Andre Palmer, PhD '98

Growing up in Trinidad, Andre Palmer, PhD ’98, liked chemistry and math. Chemical engineering was a natural career choice for Palmer, who in August 2015 was named chair of the William G. Lowrie Department of Chemical and Biomolecular Engineering at The Ohio State University’s College of Engineering.

Beyond his teaching prowess (he received the engineering school’s Harrison Faculty Award for Excellence in Engineering Education in 2012), Palmer has made a name for himself developing novel hemoglobin-based oxygen carriers with applications in transfusion medicine and tissue engineering.

“The materials I’m making, such as artificial red blood cells and artificial plasma, are to be used when blood is not available,” Palmer says. “So if there is a natural disaster, war or a terrorist attack, and you exhaust your current blood supply, these materials are supposed to give the patient enough time to get a proper blood transfusion.” They also could be used for patients whose religious beliefs prohibit acceptance of blood transfusions. Palmer also works on targeted drug delivery systems to monocytes and macrophages.

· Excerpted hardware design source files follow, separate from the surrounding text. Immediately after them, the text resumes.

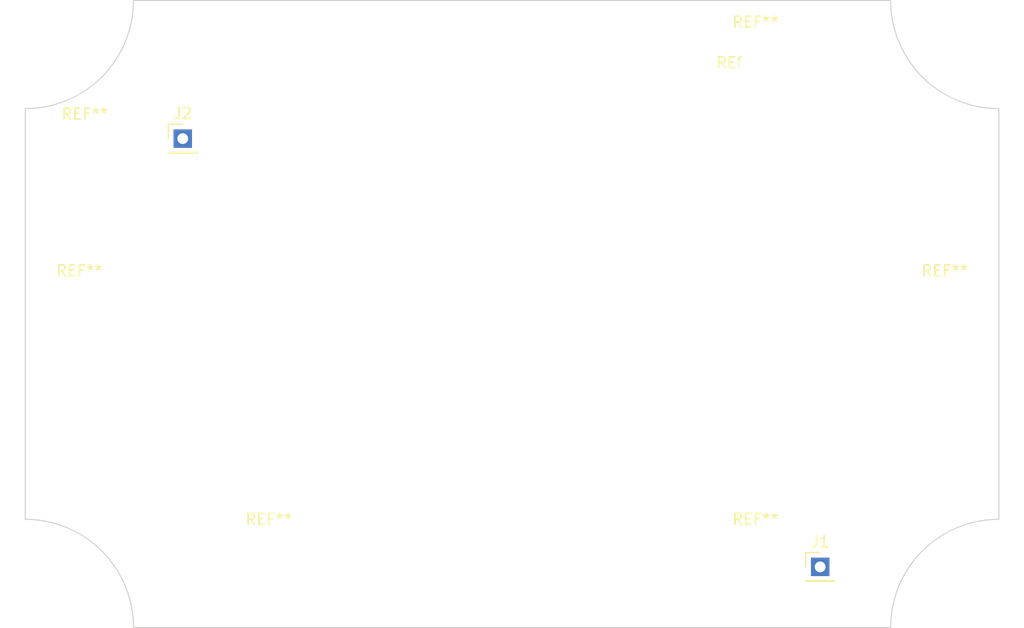
<source format=kicad_pcb>
(kicad_pcb (version 20211014) (generator pcbnew)

  (general
    (thickness 1.6)
  )

  (paper "A4")
  (title_block
    (title "A06 BACKPLATE")
    (company "Galopago")
  )

  (layers
    (0 "F.Cu" signal)
    (31 "B.Cu" signal)
    (32 "B.Adhes" user "B.Adhesive")
    (33 "F.Adhes" user "F.Adhesive")
    (34 "B.Paste" user)
    (35 "F.Paste" user)
    (36 "B.SilkS" user "B.Silkscreen")
    (37 "F.SilkS" user "F.Silkscreen")
    (38 "B.Mask" user)
    (39 "F.Mask" user)
    (40 "Dwgs.User" user "User.Drawings")
    (41 "Cmts.User" user "User.Comments")
    (42 "Eco1.User" user "User.Eco1")
    (43 "Eco2.User" user "User.Eco2")
    (44 "Edge.Cuts" user)
    (45 "Margin" user)
    (46 "B.CrtYd" user "B.Courtyard")
    (47 "F.CrtYd" user "F.Courtyard")
    (48 "B.Fab" user)
    (49 "F.Fab" user)
    (50 "User.1" user)
    (51 "User.2" user)
    (52 "User.3" user)
    (53 "User.4" user)
    (54 "User.5" user)
    (55 "User.6" user)
    (56 "User.7" user)
    (57 "User.8" user)
    (58 "User.9" user)
  )

  (setup
    (pad_to_mask_clearance 0)
    (pcbplotparams
      (layerselection 0x00010fc_ffffffff)
      (disableapertmacros false)
      (usegerberextensions false)
      (usegerberattributes true)
      (usegerberadvancedattributes true)
      (creategerberjobfile true)
      (svguseinch false)
      (svgprecision 6)
      (excludeedgelayer true)
      (plotframeref false)
      (viasonmask false)
      (mode 1)
      (useauxorigin false)
      (hpglpennumber 1)
      (hpglpenspeed 20)
      (hpglpendiameter 15.000000)
      (dxfpolygonmode true)
      (dxfimperialunits true)
      (dxfusepcbnewfont true)
      (psnegative false)
      (psa4output false)
      (plotreference true)
      (plotvalue true)
      (plotinvisibletext false)
      (sketchpadsonfab false)
      (subtractmaskfromsilk false)
      (outputformat 1)
      (mirror false)
      (drillshape 1)
      (scaleselection 1)
      (outputdirectory "")
    )
  )

  (net 0 "")
  (net 1 "Net-(J1-Pad1)")

  (footprint "MountingHole:MountingHole_3mm" (layer "F.Cu") (at 167.5 106))

  (footprint "Connector_PinHeader_2.54mm:PinHeader_1x01_P2.54mm_Vertical" (layer "F.Cu") (at 114.554 112.776))

  (footprint "MountingHole:MountingHole_3mm" (layer "F.Cu") (at 105 129))

  (footprint "MountingHole:MountingHole_3mm" (layer "F.Cu") (at 185 129))

  (footprint "MountingHole:MountingHole_3mm" (layer "F.Cu") (at 166 109.75))

  (footprint "MountingHole:MountingHole_3mm" (layer "F.Cu") (at 167.5 152))

  (footprint "MountingHole:MountingHole_3mm" (layer "F.Cu") (at 105.5 114.5))

  (footprint "Connector_PinHeader_2.54mm:PinHeader_1x01_P2.54mm_Vertical" (layer "F.Cu") (at 173.482 152.4))

  (footprint "MountingHole:MountingHole_3mm" (layer "F.Cu") (at 122.5 152))

  (gr_arc (start 110 100) (mid 107.071068 107.071068) (end 100 110) (layer "Edge.Cuts") (width 0.1) (tstamp 0ea7776c-4f2f-4da0-a364-00a8d2d7cc28))
  (gr_line (start 110 100) (end 180 100) (layer "Edge.Cuts") (width 0.1) (tstamp 387cd15c-d5a9-4d50-b37f-d1612496b507))
  (gr_line (start 180 158) (end 110 158) (layer "Edge.Cuts") (width 0.1) (tstamp 4e198a9a-356c-49ec-9d55-da3bc1afe704))
  (gr_arc (start 190 110) (mid 182.928932 107.071068) (end 180 100) (layer "Edge.Cuts") (width 0.1) (tstamp 87fd7aee-bcd4-4525-8f56-49aec94e7a01))
  (gr_arc (start 180 158) (mid 182.928932 150.928932) (end 190 148) (layer "Edge.Cuts") (width 0.1) (tstamp 99735bbc-12fb-4b0a-a148-7fe60c2d5eca))
  (gr_arc (start 100 148) (mid 107.071068 150.928932) (end 110 158) (layer "Edge.Cuts") (width 0.1) (tstamp c96d0fb1-0117-4375-b27a-a49d98206e0d))
  (gr_line (start 190 110) (end 190 148) (layer "Edge.Cuts") (width 0.1) (tstamp f2bc8796-2948-4cda-b89b-e90eee6667e1))
  (gr_line (start 100 110) (end 100 148) (layer "Edge.Cuts") (width 0.1) (tstamp fb9e865f-8ab8-4561-aee0-9ea4578316af))

)

</source>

In conducting research, Palmer says he calls on lessons learned at Johns Hopkins in the lab of Denis Wirtz, now vice provost for research: “What Hopkins gave me was a framework for systematically attacking research problems, and also seeing the importance of translational opportunities for research – trying to translate fundamental research into actual therapies for patients.” The small number of core courses required for the program made it possible to jump quickly into research, he says, and he liked the ability to collaborate with faculty at the medical campus and other departments.

After earning his doctorate, and completing postdoctoral work at Johns Hopkins, Palmer joined the faculty at Howard University as assistant professor of chemistry. In 2001, he moved to the University of Notre Dame to become assistant professor of chemical and biomolecular engineering, a post he held for five years. He relocated to Ohio State in 2006 to become associate professor of chemical and biomolecular engineering, was promoted to full professor in 2012, and served as interim department chair in 2014-2015.

Palmer received the National Science Foundation Career Award in 2001. He currently serves on the International Scientific Advisory Committee on Blood Substitutes and is a member of the Academic Advisory board for Howard University’s Department of Chemical Engineering.

“What interests me is working on problems and knowing that if my research is successful, it could have a big impact on a patient’s quality of life,” Palmer says. “I also love to teach – I’d like to pass on those problem-solving approaches to my students who do research. That’s what gets me motivated every day.”